Aim:
Print every item below verbatim, one line each, in the order given.

─── Listing

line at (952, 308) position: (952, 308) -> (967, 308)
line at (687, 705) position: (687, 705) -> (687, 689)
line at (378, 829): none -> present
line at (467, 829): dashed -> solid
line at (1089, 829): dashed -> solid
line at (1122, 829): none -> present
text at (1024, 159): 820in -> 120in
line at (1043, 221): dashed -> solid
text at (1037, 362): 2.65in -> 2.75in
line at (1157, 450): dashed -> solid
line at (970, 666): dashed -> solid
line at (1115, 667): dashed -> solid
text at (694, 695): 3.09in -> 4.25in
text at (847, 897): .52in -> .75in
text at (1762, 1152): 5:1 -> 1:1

──────

Task solution:
line at (952, 308) position: (952, 308) -> (967, 308)
line at (687, 705) position: (687, 705) -> (687, 689)
line at (378, 829): none -> present
line at (467, 829): dashed -> solid
line at (1089, 829): dashed -> solid
line at (1122, 829): none -> present
text at (1024, 159): 820in -> 120in
line at (1043, 221): dashed -> solid
text at (1037, 362): 2.65in -> 2.75in
line at (1157, 450): dashed -> solid
line at (970, 666): dashed -> solid
line at (1115, 667): dashed -> solid
text at (694, 695): 3.09in -> 4.25in
text at (847, 897): .52in -> .75in
text at (1762, 1152): 5:1 -> 1:1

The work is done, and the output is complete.